Meme kanseri tedavi şekline çeşitli faktörlere bakılarak karar verilmektedir. Cerrahi işlemler, radyoterapi, kemoterapi, hormon terapi meme kanseri tedavi yöntemleri arasında yer almaktadır. Hastalığın evresine ve tümörün hormon reseptör özelliklerine bakılarak uygun tedavi yöntemi seçilmektedir. Erken evre meme kanserlerinde hastalar kemoterapiye ihtiyaç duymayabilir, ilk tedavi yöntemi cerrahi işlemlerdir. Bu evrede teşhis edilen kanser vakalarında meme korunarak cerrahi işlem uygulanabilir. İleri evrede tespit edilen meme kanserlerinde ise ameliyat sonrasında kemoterapi ve radyoterapi gerekebilir. Tümör çok büyük ise ameliyattan önce kemoterapi verilerek küçültülüp ameliyata uygun hale getirilebilir.
Prostat Kanseri Nedir?
Prostat kanserinin 55 yaş üzeri erkeklerde sıklıkla görüldüğü yapılan çalışmalarla ortaya konmuştur. Hastalık tanısı koyulan erkeklerin ortalama yaşı 72’dir. Kanserin görülme sıklığı ileri yaşla birlikte artmaktadır.

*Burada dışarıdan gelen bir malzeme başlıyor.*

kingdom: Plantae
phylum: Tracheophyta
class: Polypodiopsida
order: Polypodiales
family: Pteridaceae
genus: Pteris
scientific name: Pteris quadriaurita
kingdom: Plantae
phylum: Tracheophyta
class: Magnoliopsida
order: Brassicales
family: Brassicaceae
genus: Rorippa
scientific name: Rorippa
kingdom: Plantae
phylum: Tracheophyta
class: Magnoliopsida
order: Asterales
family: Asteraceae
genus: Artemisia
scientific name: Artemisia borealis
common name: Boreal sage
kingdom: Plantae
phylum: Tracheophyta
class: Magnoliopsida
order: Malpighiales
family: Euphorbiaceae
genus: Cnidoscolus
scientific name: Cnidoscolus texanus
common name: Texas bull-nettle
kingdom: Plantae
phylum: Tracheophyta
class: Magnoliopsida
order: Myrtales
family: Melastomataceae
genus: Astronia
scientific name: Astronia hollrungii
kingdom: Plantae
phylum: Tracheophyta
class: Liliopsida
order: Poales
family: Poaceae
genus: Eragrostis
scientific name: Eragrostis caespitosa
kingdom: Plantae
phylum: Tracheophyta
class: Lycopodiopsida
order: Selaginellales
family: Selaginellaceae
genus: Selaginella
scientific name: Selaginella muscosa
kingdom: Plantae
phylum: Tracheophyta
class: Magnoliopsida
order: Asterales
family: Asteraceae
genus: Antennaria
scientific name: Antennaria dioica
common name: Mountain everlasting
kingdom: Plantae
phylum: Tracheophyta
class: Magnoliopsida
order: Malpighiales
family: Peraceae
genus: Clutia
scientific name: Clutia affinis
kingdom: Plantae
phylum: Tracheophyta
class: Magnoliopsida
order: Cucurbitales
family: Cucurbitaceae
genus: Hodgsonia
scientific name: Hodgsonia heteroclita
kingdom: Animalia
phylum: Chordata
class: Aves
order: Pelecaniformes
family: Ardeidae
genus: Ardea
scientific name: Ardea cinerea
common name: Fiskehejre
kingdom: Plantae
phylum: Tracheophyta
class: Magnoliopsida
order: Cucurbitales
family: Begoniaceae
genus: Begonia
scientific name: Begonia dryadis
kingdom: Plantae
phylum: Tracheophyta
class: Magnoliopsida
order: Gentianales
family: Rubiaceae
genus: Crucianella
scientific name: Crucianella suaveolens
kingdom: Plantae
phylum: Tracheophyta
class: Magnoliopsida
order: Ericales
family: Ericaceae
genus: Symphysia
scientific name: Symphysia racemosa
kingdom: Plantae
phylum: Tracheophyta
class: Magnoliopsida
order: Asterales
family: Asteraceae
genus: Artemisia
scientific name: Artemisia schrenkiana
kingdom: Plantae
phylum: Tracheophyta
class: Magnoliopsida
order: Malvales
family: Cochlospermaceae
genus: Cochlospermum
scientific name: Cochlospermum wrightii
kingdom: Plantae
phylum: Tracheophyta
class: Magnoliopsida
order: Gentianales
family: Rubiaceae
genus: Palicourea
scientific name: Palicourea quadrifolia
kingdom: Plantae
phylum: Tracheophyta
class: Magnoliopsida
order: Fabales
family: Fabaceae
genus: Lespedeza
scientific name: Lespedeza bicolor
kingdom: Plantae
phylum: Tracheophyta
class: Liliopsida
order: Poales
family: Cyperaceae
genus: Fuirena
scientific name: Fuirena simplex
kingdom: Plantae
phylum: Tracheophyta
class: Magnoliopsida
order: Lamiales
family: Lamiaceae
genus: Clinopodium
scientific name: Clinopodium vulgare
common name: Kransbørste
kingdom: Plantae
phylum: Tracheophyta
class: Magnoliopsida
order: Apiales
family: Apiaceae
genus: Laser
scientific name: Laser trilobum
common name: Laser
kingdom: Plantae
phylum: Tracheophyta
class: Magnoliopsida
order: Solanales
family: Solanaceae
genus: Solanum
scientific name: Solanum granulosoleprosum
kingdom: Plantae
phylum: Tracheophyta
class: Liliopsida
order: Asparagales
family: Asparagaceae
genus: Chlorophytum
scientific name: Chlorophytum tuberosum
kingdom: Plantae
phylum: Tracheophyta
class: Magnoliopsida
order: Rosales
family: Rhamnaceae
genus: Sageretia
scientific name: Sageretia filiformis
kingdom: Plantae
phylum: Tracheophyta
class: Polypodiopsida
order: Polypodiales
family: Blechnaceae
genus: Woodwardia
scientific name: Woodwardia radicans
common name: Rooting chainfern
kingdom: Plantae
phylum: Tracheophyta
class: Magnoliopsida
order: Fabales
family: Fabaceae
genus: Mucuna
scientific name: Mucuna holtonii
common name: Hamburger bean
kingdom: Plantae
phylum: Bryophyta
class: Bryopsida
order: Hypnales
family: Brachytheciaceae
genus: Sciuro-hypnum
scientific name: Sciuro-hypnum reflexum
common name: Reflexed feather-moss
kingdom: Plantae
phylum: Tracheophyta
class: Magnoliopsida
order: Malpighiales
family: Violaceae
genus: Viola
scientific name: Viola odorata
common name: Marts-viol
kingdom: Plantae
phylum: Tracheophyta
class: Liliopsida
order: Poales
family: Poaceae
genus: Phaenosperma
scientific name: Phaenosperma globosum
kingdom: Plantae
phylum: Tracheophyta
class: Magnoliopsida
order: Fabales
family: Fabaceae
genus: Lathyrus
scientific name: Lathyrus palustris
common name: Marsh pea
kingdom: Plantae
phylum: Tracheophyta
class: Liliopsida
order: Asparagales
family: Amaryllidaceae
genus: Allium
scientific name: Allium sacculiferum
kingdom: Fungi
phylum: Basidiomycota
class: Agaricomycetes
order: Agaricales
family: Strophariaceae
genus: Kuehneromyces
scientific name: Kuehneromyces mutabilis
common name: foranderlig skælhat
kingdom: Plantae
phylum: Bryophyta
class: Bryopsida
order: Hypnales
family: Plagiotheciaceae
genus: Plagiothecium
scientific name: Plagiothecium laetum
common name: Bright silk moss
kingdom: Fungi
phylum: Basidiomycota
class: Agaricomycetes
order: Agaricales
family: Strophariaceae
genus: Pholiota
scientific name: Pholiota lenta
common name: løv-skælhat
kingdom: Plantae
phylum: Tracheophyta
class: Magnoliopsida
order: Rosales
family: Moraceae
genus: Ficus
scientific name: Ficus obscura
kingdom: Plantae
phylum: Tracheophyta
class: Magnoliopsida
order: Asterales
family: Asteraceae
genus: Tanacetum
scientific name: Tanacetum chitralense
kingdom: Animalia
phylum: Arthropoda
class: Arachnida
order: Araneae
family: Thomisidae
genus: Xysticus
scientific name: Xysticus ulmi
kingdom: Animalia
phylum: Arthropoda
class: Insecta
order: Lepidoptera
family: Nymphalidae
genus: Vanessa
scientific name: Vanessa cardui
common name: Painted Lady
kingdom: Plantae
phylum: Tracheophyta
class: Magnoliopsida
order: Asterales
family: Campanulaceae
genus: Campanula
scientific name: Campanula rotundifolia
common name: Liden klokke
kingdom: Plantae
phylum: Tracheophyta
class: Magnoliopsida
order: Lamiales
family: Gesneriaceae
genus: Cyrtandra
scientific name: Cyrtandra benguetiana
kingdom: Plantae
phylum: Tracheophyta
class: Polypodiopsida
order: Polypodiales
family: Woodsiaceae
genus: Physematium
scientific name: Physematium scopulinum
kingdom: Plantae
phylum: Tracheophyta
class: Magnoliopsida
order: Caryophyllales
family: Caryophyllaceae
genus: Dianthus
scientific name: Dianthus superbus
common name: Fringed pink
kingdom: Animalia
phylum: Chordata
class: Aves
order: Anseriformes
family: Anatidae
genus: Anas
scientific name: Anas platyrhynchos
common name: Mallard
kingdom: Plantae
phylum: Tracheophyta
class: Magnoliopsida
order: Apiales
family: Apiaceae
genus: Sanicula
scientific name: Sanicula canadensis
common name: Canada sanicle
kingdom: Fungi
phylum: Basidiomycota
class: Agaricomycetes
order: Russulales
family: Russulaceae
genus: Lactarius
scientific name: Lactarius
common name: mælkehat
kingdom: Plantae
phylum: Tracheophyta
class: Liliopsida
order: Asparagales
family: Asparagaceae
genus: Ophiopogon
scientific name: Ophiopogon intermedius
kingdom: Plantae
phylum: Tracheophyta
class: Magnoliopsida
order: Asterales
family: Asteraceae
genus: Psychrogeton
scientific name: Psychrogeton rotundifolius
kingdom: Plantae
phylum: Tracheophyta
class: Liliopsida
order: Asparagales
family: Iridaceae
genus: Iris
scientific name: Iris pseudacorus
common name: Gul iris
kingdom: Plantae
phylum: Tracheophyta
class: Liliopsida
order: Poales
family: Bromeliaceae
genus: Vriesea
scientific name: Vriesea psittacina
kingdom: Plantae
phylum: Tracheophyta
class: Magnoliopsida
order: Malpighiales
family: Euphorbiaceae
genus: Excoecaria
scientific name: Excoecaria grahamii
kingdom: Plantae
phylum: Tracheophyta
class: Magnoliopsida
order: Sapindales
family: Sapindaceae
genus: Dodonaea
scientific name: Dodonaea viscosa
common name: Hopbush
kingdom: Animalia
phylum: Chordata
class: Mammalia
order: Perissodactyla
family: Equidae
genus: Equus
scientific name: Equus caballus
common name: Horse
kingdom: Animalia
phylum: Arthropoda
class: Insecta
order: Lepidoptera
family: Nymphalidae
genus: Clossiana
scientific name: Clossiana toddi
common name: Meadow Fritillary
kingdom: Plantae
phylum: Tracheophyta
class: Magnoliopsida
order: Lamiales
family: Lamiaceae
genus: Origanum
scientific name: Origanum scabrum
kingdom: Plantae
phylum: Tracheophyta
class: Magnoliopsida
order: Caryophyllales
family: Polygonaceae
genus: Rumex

Prostat Kanseri Belirtileri Nelerdir?
Prostat kanseri genellikle hastalığın erken dönemlerinde herhangi bir şikayete neden olmaz. Bu nedenle 50 yaş üzeri erkeklerde yıllık kontroller önem arz etmektedir.
Hastalarda görülebilecek belirtiler arasında:
- Geceleri sık sık idrar yapma
- İdrar yapmaya başlamada gecikme
- İdrarın bitiminde damla damla gelmeye devam etmesi
- Hiç idrar yapamama
- Zayıf, ince veya kesik kesik idrar yapma
- İdrar yaparken yanma veya ağrı
- İdrar veya menide kan görülmesi
- Sırt, kalça ve bacak ağrıları yer almaktadır.
Bu belirtilerden bir ya da birkaçını yaşayan kişi mutlaka bir üroloji uzmanına muayene olmalıdır.
Prostat Kanseri Tanısı Nasıl Konur?
Prostat kanserine kesin tanı koyabilmek için parmakla rektal muayene yapılır, Prostat Spesifik Antijen (PSA) ve biyopsi işlemleri uygulanır. Son yıllarda yaygın olarak kullanılan Multiparametrik Prostat MRI cihazıyla prostat bezi içerisinde kanser açısından şüpheli alanlar saptanabilmekte ve MR-Füzyon biyopsi ile tanıya yönelik biyopsi yapılabilmektedir. Alınan bu dokuların patolojide incelenmesi ile kesin kanser tanısı konulmaktadır.
Prostat Kanseri Nasıl Tedavi Edilir?
Uygun tedavinin uygulanabilmesi için öncelikle hastalığın evresi ve yaygınlığının bilinmesi gerekmektedir. Evreleme sırasında kanserin sadece prostat bezi içerisinde sınırlı olup olmadığı ve prostat dışı yayılım varsa nerelerde yayılım olduğu araştırılmaktadır. Bu amaçla gereken hastalara bilgisayarlı tomografi, kemik sintigrafisi, PSMA-PET CT gibi görüntüleme yöntemlerinden yararlanılarak en uygun tedavi seçeneği sunulmaktadır. Tedavi seçecekleri arasında aktif izlem, radyoterapi, kemoterapi, hormon terapi, uygun olabilecek hastalara Yüksek Yoğunluklu Odaklanmış Ultrason Dalgaları (HIFU) ve cerrahi işlemler yer almaktadır.